8. Stand up straight
Correcting a bad posture when you’re old is very difficult, not to mention expensive.
Poor posture can lead to a lot of health problems, including neck pain, heartburn, and back pain. Standing up straight will also improve your confidence.
Tip: Fix your bad posture with the physical therapist Jared Beckstrand.
9. Wear sunscreen
Trust this song. Wearing sunscreen EVERY SINGLE DAY will not only potentially make you live longer but will also make you look younger. Obviously, you should probably also not tan.
Tip: The Environment Working Group has a sunscreen guide rated by scientists.
10. Take good care of your teeth
No need to do anything fancy. Just brush your teeth twice a day (morning and evening) for at least two minutes, making sure to brush every tooth. Don't forget to clean your tongue and in between your teeth once a day with a small interdental brush.
Tip: Stop flossing (if you want to).
11. Keep your mind limber
Once you leave school/college, you may be tempted never to study again, especially if your job doesn’t require it. Do so anyway. Read fiction and non-fiction books (enroll in your local library), take up a musical instrument, learn to draw/paint/make pottery, take up a new hobby.
If you only work, socialize, exercise, and chill out, you’ll get bored and become boring very quickly.

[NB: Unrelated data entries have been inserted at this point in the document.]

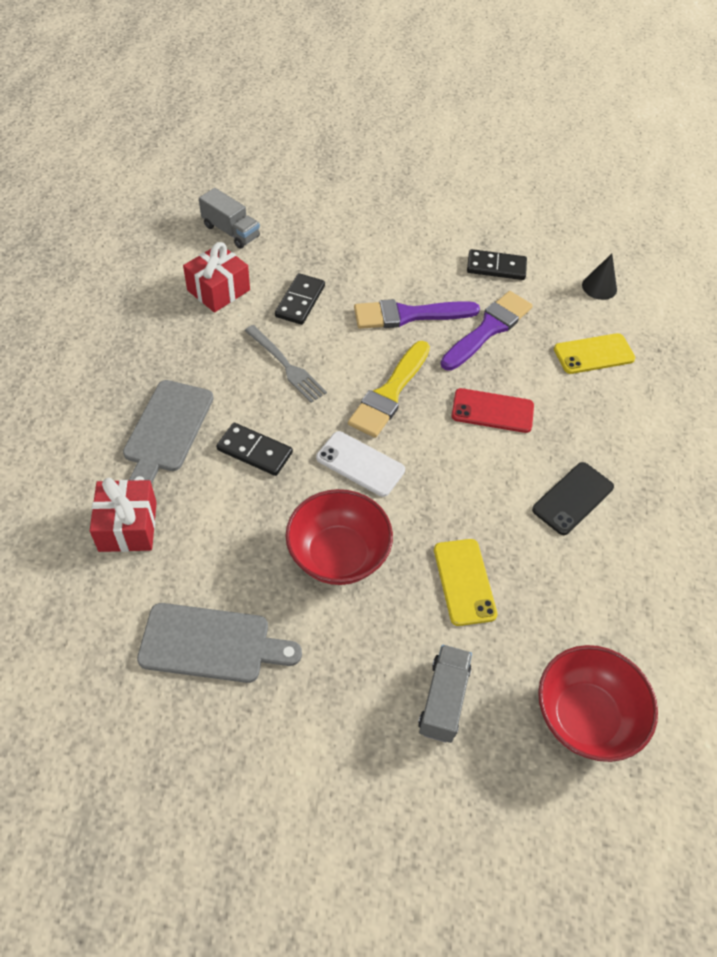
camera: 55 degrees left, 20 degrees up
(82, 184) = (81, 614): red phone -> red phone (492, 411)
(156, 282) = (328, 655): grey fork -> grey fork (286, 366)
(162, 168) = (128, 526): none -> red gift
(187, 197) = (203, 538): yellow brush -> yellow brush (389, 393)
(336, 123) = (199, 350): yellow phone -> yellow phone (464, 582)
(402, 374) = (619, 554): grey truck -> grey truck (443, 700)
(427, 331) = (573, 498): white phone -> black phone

To quote Kreia from Star Wars, "apathy is death. Worse than death, because at least a rotting corpse feeds the beasts and insects." Amen.
Tip: Learn to play the fool, writes Austin Kleon, to keep learning new things in life.
12. Go to the doctor regularly
You know we had to include this one. Although scary, regular doctor checkups can help you find potential health issues before they become a serious problem and require intensive treatment.
Tip: Healthline has a good blog post on how often you should go to the doctor and what a regular checkup should include.